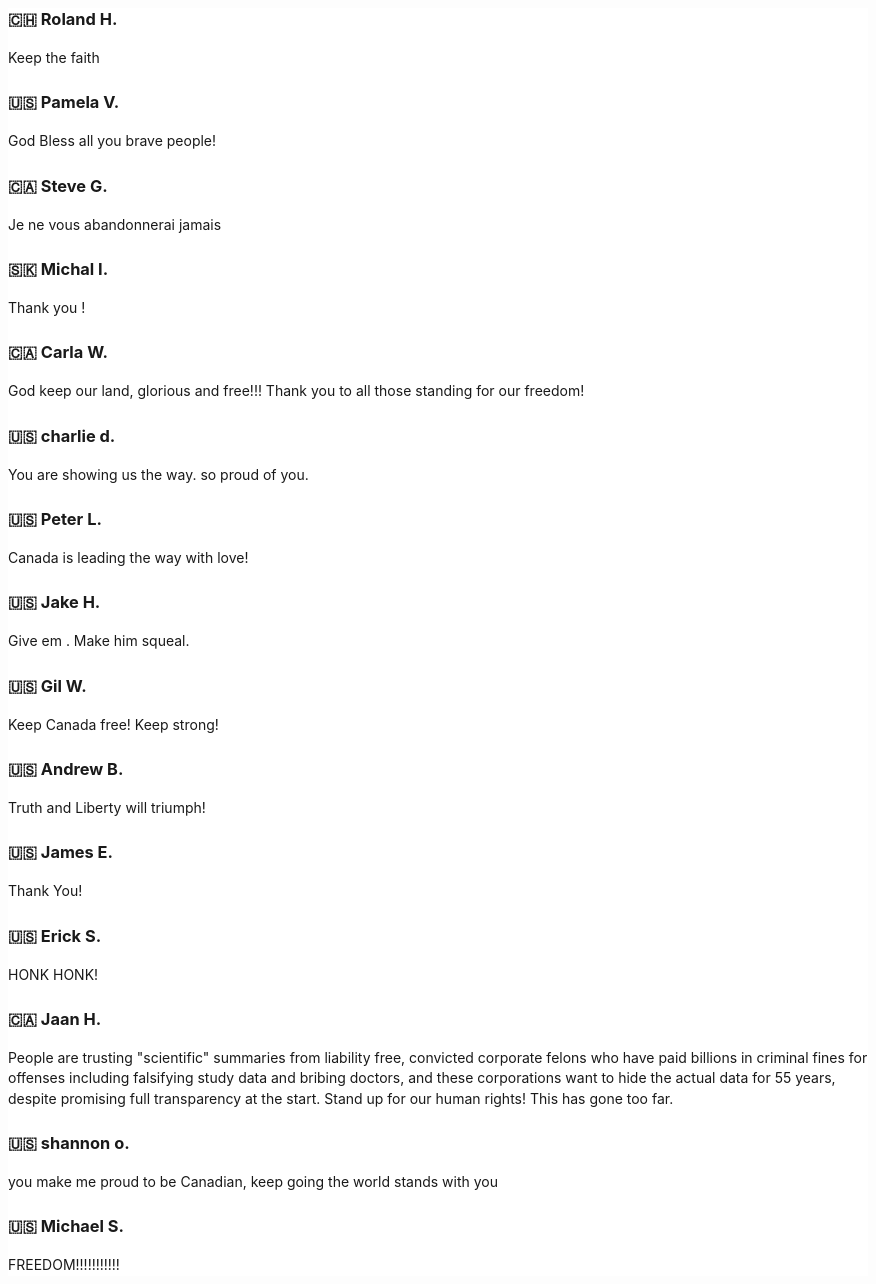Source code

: ### 🇨🇭 Roland H.
Keep the faith

### 🇺🇸 Pamela V.
God Bless all you brave people!  

### 🇨🇦 Steve G.
Je ne vous abandonnerai jamais 

### 🇸🇰 Michal I.
Thank you ! 

### 🇨🇦 Carla W.
God keep our land, glorious and free!!! Thank you to all those standing for our freedom!

### 🇺🇸 charlie d.
You are showing us the way. so proud of you.

### 🇺🇸 Peter L.
Canada is leading the way with love! 

### 🇺🇸 Jake  H.
Give em .  Make him squeal.

### 🇺🇸 Gil W.
Keep Canada free! Keep strong!

### 🇺🇸 Andrew B.
Truth and Liberty will triumph!

### 🇺🇸 James E.
Thank You!

### 🇺🇸 Erick S.
HONK HONK!

### 🇨🇦 Jaan H.
People are trusting "scientific" summaries from liability free, convicted corporate felons who have paid billions in criminal fines for offenses including falsifying study data and bribing doctors, and these corporations want to hide the actual data for 55 years, despite promising full transparency at the start. Stand up for our human rights! This has gone too far. 

### 🇺🇸 shannon o.
you make me proud to be Canadian, keep going the world stands with you

### 🇺🇸 Michael S.
FREEDOM!!!!!!!!!!!
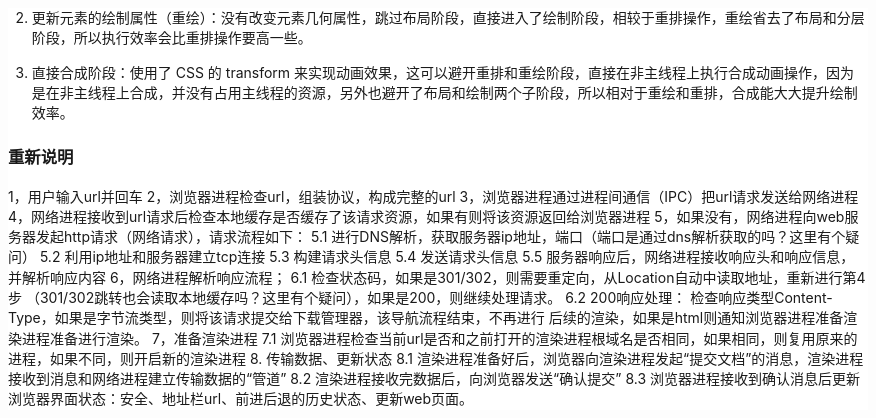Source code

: 2. 更新元素的绘制属性（重绘）：没有改变元素几何属性，跳过布局阶段，直接进入了绘制阶段，相较于重排操作，重绘省去了布局和分层阶段，所以执行效率会比重排操作要高一些。

3. 直接合成阶段：使用了 CSS 的 transform 来实现动画效果，这可以避开重排和重绘阶段，直接在非主线程上执行合成动画操作，因为是在非主线程上合成，并没有占用主线程的资源，另外也避开了布局和绘制两个子阶段，所以相对于重绘和重排，合成能大大提升绘制效率。

### 重新说明

1，用户输入url并回车
2，浏览器进程检查url，组装协议，构成完整的url
3，浏览器进程通过进程间通信（IPC）把url请求发送给网络进程
4，网络进程接收到url请求后检查本地缓存是否缓存了该请求资源，如果有则将该资源返回给浏览器进程
5，如果没有，网络进程向web服务器发起http请求（网络请求），请求流程如下：
    5.1 进行DNS解析，获取服务器ip地址，端口（端口是通过dns解析获取的吗？这里有个疑问）
    5.2 利用ip地址和服务器建立tcp连接
    5.3 构建请求头信息
    5.4 发送请求头信息
    5.5 服务器响应后，网络进程接收响应头和响应信息，并解析响应内容
6，网络进程解析响应流程；
    6.1 检查状态码，如果是301/302，则需要重定向，从Location自动中读取地址，重新进行第4步
        （301/302跳转也会读取本地缓存吗？这里有个疑问），如果是200，则继续处理请求。
    6.2 200响应处理：
        检查响应类型Content-Type，如果是字节流类型，则将该请求提交给下载管理器，该导航流程结束，不再进行
        后续的渲染，如果是html则通知浏览器进程准备渲染进程准备进行渲染。
7，准备渲染进程
    7.1 浏览器进程检查当前url是否和之前打开的渲染进程根域名是否相同，如果相同，则复用原来的进程，如果不同，则开启新的渲染进程
8. 传输数据、更新状态
    8.1 渲染进程准备好后，浏览器向渲染进程发起“提交文档”的消息，渲染进程接收到消息和网络进程建立传输数据的“管道”
    8.2 渲染进程接收完数据后，向浏览器发送“确认提交”
    8.3 浏览器进程接收到确认消息后更新浏览器界面状态：安全、地址栏url、前进后退的历史状态、更新web页面。
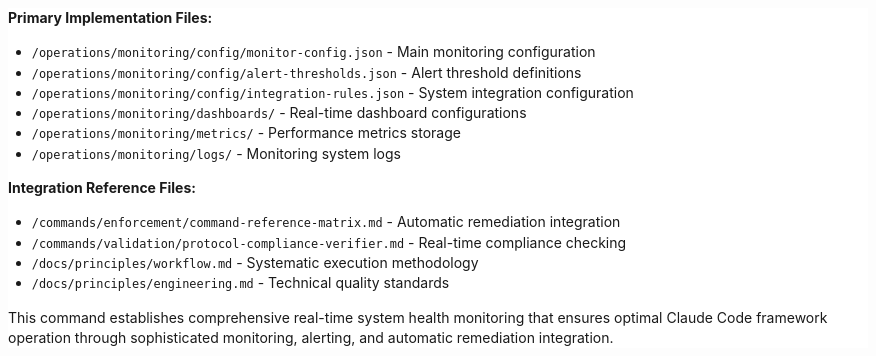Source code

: **Primary Implementation Files:**
- `/operations/monitoring/config/monitor-config.json` - Main monitoring configuration
- `/operations/monitoring/config/alert-thresholds.json` - Alert threshold definitions
- `/operations/monitoring/config/integration-rules.json` - System integration configuration
- `/operations/monitoring/dashboards/` - Real-time dashboard configurations
- `/operations/monitoring/metrics/` - Performance metrics storage
- `/operations/monitoring/logs/` - Monitoring system logs

**Integration Reference Files:**
- `/commands/enforcement/command-reference-matrix.md` - Automatic remediation integration
- `/commands/validation/protocol-compliance-verifier.md` - Real-time compliance checking
- `/docs/principles/workflow.md` - Systematic execution methodology
- `/docs/principles/engineering.md` - Technical quality standards

This command establishes comprehensive real-time system health monitoring that ensures optimal Claude Code framework operation through sophisticated monitoring, alerting, and automatic remediation integration.
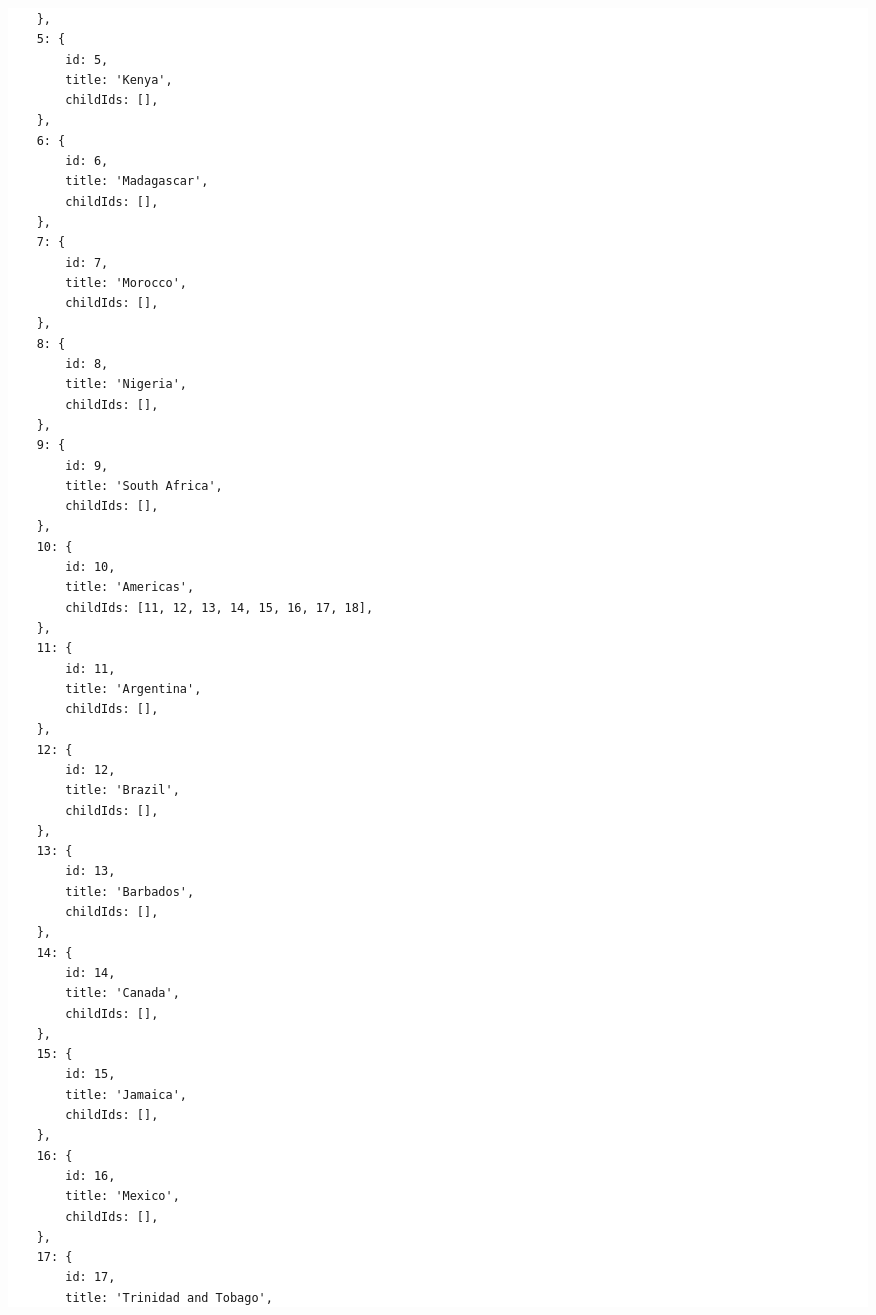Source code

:     	},
    	5: {
    		id: 5,
    		title: 'Kenya',
    		childIds: [],
    	},
    	6: {
    		id: 6,
    		title: 'Madagascar',
    		childIds: [],
    	},
    	7: {
    		id: 7,
    		title: 'Morocco',
    		childIds: [],
    	},
    	8: {
    		id: 8,
    		title: 'Nigeria',
    		childIds: [],
    	},
    	9: {
    		id: 9,
    		title: 'South Africa',
    		childIds: [],
    	},
    	10: {
    		id: 10,
    		title: 'Americas',
    		childIds: [11, 12, 13, 14, 15, 16, 17, 18],
    	},
    	11: {
    		id: 11,
    		title: 'Argentina',
    		childIds: [],
    	},
    	12: {
    		id: 12,
    		title: 'Brazil',
    		childIds: [],
    	},
    	13: {
    		id: 13,
    		title: 'Barbados',
    		childIds: [],
    	},
    	14: {
    		id: 14,
    		title: 'Canada',
    		childIds: [],
    	},
    	15: {
    		id: 15,
    		title: 'Jamaica',
    		childIds: [],
    	},
    	16: {
    		id: 16,
    		title: 'Mexico',
    		childIds: [],
    	},
    	17: {
    		id: 17,
    		title: 'Trinidad and Tobago',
--------------------------------------------------
> **Task directions**:
Reproduce these lines with every "childIds" swapped for "childNodeIds" and nothing else altered, leaving out the pictures.

> **Answer to this task**:
Source code

: ### 🇨🇭 Roland H.
Keep the faith

### 🇺🇸 Pamela V.
God Bless all you brave people!  

### 🇨🇦 Steve G.
Je ne vous abandonnerai jamais 

### 🇸🇰 Michal I.
Thank you ! 

### 🇨🇦 Carla W.
God keep our land, glorious and free!!! Thank you to all those standing for our freedom!

### 🇺🇸 charlie d.
You are showing us the way. so proud of you.

### 🇺🇸 Peter L.
Canada is leading the way with love! 

### 🇺🇸 Jake  H.
Give em .  Make him squeal.

### 🇺🇸 Gil W.
Keep Canada free! Keep strong!

### 🇺🇸 Andrew B.
Truth and Liberty will triumph!

### 🇺🇸 James E.
Thank You!

### 🇺🇸 Erick S.
HONK HONK!

### 🇨🇦 Jaan H.
People are trusting "scientific" summaries from liability free, convicted corporate felons who have paid billions in criminal fines for offenses including falsifying study data and bribing doctors, and these corporations want to hide the actual data for 55 years, despite promising full transparency at the start. Stand up for our human rights! This has gone too far. 

### 🇺🇸 shannon o.
you make me proud to be Canadian, keep going the world stands with you

### 🇺🇸 Michael S.
FREEDOM!!!!!!!!!!!
Source code

: 2. 更新元素的绘制属性（重绘）：没有改变元素几何属性，跳过布局阶段，直接进入了绘制阶段，相较于重排操作，重绘省去了布局和分层阶段，所以执行效率会比重排操作要高一些。

3. 直接合成阶段：使用了 CSS 的 transform 来实现动画效果，这可以避开重排和重绘阶段，直接在非主线程上执行合成动画操作，因为是在非主线程上合成，并没有占用主线程的资源，另外也避开了布局和绘制两个子阶段，所以相对于重绘和重排，合成能大大提升绘制效率。

### 重新说明

1，用户输入url并回车
2，浏览器进程检查url，组装协议，构成完整的url
3，浏览器进程通过进程间通信（IPC）把url请求发送给网络进程
4，网络进程接收到url请求后检查本地缓存是否缓存了该请求资源，如果有则将该资源返回给浏览器进程
5，如果没有，网络进程向web服务器发起http请求（网络请求），请求流程如下：
    5.1 进行DNS解析，获取服务器ip地址，端口（端口是通过dns解析获取的吗？这里有个疑问）
    5.2 利用ip地址和服务器建立tcp连接
    5.3 构建请求头信息
    5.4 发送请求头信息
    5.5 服务器响应后，网络进程接收响应头和响应信息，并解析响应内容
6，网络进程解析响应流程；
    6.1 检查状态码，如果是301/302，则需要重定向，从Location自动中读取地址，重新进行第4步
        （301/302跳转也会读取本地缓存吗？这里有个疑问），如果是200，则继续处理请求。
    6.2 200响应处理：
        检查响应类型Content-Type，如果是字节流类型，则将该请求提交给下载管理器，该导航流程结束，不再进行
        后续的渲染，如果是html则通知浏览器进程准备渲染进程准备进行渲染。
7，准备渲染进程
    7.1 浏览器进程检查当前url是否和之前打开的渲染进程根域名是否相同，如果相同，则复用原来的进程，如果不同，则开启新的渲染进程
8. 传输数据、更新状态
    8.1 渲染进程准备好后，浏览器向渲染进程发起“提交文档”的消息，渲染进程接收到消息和网络进程建立传输数据的“管道”
    8.2 渲染进程接收完数据后，向浏览器发送“确认提交”
    8.3 浏览器进程接收到确认消息后更新浏览器界面状态：安全、地址栏url、前进后退的历史状态、更新web页面。
Source code

: **Primary Implementation Files:**
- `/operations/monitoring/config/monitor-config.json` - Main monitoring configuration
- `/operations/monitoring/config/alert-thresholds.json` - Alert threshold definitions
- `/operations/monitoring/config/integration-rules.json` - System integration configuration
- `/operations/monitoring/dashboards/` - Real-time dashboard configurations
- `/operations/monitoring/metrics/` - Performance metrics storage
- `/operations/monitoring/logs/` - Monitoring system logs

**Integration Reference Files:**
- `/commands/enforcement/command-reference-matrix.md` - Automatic remediation integration
- `/commands/validation/protocol-compliance-verifier.md` - Real-time compliance checking
- `/docs/principles/workflow.md` - Systematic execution methodology
- `/docs/principles/engineering.md` - Technical quality standards

This command establishes comprehensive real-time system health monitoring that ensures optimal Claude Code framework operation through sophisticated monitoring, alerting, and automatic remediation integration.
Source code

:     	},
    	5: {
    		id: 5,
    		title: 'Kenya',
    		childNodeIds: [],
    	},
    	6: {
    		id: 6,
    		title: 'Madagascar',
    		childNodeIds: [],
    	},
    	7: {
    		id: 7,
    		title: 'Morocco',
    		childNodeIds: [],
    	},
    	8: {
    		id: 8,
    		title: 'Nigeria',
    		childNodeIds: [],
    	},
    	9: {
    		id: 9,
    		title: 'South Africa',
    		childNodeIds: [],
    	},
    	10: {
    		id: 10,
    		title: 'Americas',
    		childNodeIds: [11, 12, 13, 14, 15, 16, 17, 18],
    	},
    	11: {
    		id: 11,
    		title: 'Argentina',
    		childNodeIds: [],
    	},
    	12: {
    		id: 12,
    		title: 'Brazil',
    		childNodeIds: [],
    	},
    	13: {
    		id: 13,
    		title: 'Barbados',
    		childNodeIds: [],
    	},
    	14: {
    		id: 14,
    		title: 'Canada',
    		childNodeIds: [],
    	},
    	15: {
    		id: 15,
    		title: 'Jamaica',
    		childNodeIds: [],
    	},
    	16: {
    		id: 16,
    		title: 'Mexico',
    		childNodeIds: [],
    	},
    	17: {
    		id: 17,
    		title: 'Trinidad and Tobago',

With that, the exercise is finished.